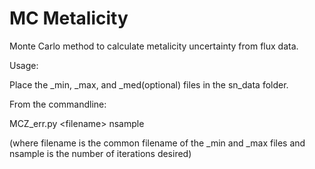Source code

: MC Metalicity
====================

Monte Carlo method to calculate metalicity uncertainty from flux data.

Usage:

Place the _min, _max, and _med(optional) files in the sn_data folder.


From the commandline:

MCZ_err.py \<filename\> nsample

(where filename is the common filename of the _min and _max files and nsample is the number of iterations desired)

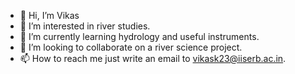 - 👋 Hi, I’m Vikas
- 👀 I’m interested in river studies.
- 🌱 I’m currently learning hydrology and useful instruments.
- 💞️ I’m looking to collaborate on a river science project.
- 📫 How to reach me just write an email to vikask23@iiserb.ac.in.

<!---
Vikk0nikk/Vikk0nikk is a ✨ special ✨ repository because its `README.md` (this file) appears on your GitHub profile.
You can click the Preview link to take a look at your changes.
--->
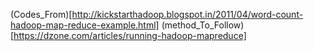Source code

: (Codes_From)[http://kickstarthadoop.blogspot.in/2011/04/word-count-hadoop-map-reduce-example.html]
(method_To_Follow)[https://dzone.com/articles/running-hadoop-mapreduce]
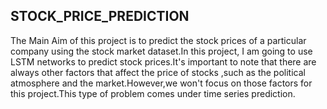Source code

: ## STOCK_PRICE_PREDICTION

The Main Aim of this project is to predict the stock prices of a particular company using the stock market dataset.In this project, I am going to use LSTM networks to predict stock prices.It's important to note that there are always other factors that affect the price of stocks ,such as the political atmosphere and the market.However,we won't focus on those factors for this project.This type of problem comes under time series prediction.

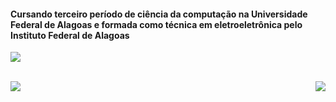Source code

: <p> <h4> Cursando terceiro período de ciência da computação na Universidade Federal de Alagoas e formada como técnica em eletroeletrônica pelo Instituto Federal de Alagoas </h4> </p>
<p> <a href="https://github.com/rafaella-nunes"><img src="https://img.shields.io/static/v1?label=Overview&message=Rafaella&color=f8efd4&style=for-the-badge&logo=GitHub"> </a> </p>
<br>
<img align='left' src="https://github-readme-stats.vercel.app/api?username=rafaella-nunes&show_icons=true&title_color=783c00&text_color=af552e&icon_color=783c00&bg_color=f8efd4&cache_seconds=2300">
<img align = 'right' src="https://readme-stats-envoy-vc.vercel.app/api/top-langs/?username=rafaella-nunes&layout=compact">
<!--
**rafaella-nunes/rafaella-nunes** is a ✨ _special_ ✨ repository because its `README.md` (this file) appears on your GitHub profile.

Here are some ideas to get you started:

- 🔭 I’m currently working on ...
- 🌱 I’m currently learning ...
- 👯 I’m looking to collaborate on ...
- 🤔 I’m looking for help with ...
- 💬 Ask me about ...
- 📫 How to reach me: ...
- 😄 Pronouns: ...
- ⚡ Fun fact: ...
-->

######

— Your objective —
Go through the entries and return each line where the word "currently" appears.

— Written solution —
- 🌱 I’m currently learning hydrology and useful instruments.
- 🔭 I’m currently working on ...
- 🌱 I’m currently learning ...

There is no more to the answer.